Task description:
Look through the listing below and work out how many of its lines hold the word "Integer". Give only the number.

[Start of section]

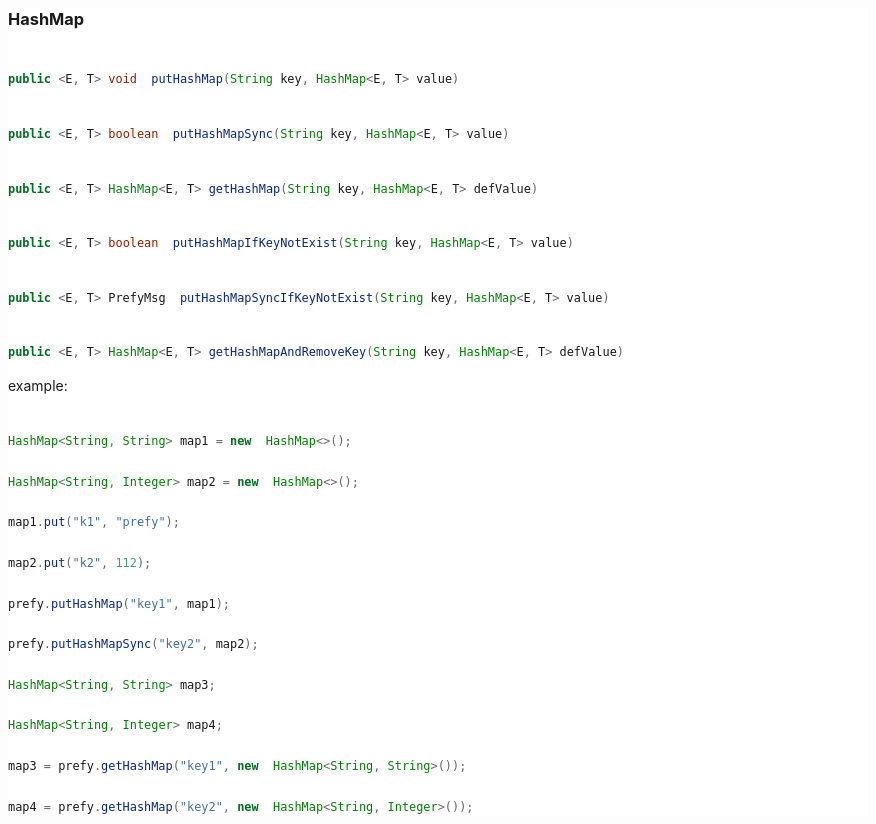 ### HashMap

```Java

public <E, T> void  putHashMap(String key, HashMap<E, T> value)

```

```Java

public <E, T> boolean  putHashMapSync(String key, HashMap<E, T> value)

```

```Java

public <E, T> HashMap<E, T> getHashMap(String key, HashMap<E, T> defValue)

```

```Java

public <E, T> boolean  putHashMapIfKeyNotExist(String key, HashMap<E, T> value)

```

```Java

public <E, T> PrefyMsg  putHashMapSyncIfKeyNotExist(String key, HashMap<E, T> value)

```

```Java

public <E, T> HashMap<E, T> getHashMapAndRemoveKey(String key, HashMap<E, T> defValue)

```

example:

```Java

HashMap<String, String> map1 = new  HashMap<>();

HashMap<String, Integer> map2 = new  HashMap<>();

map1.put("k1", "prefy");

map2.put("k2", 112);

prefy.putHashMap("key1", map1);

prefy.putHashMapSync("key2", map2);

HashMap<String, String> map3;

HashMap<String, Integer> map4;

map3 = prefy.getHashMap("key1", new  HashMap<String, String>());

map4 = prefy.getHashMap("key2", new  HashMap<String, Integer>());

```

[End of section]

The completed task:
3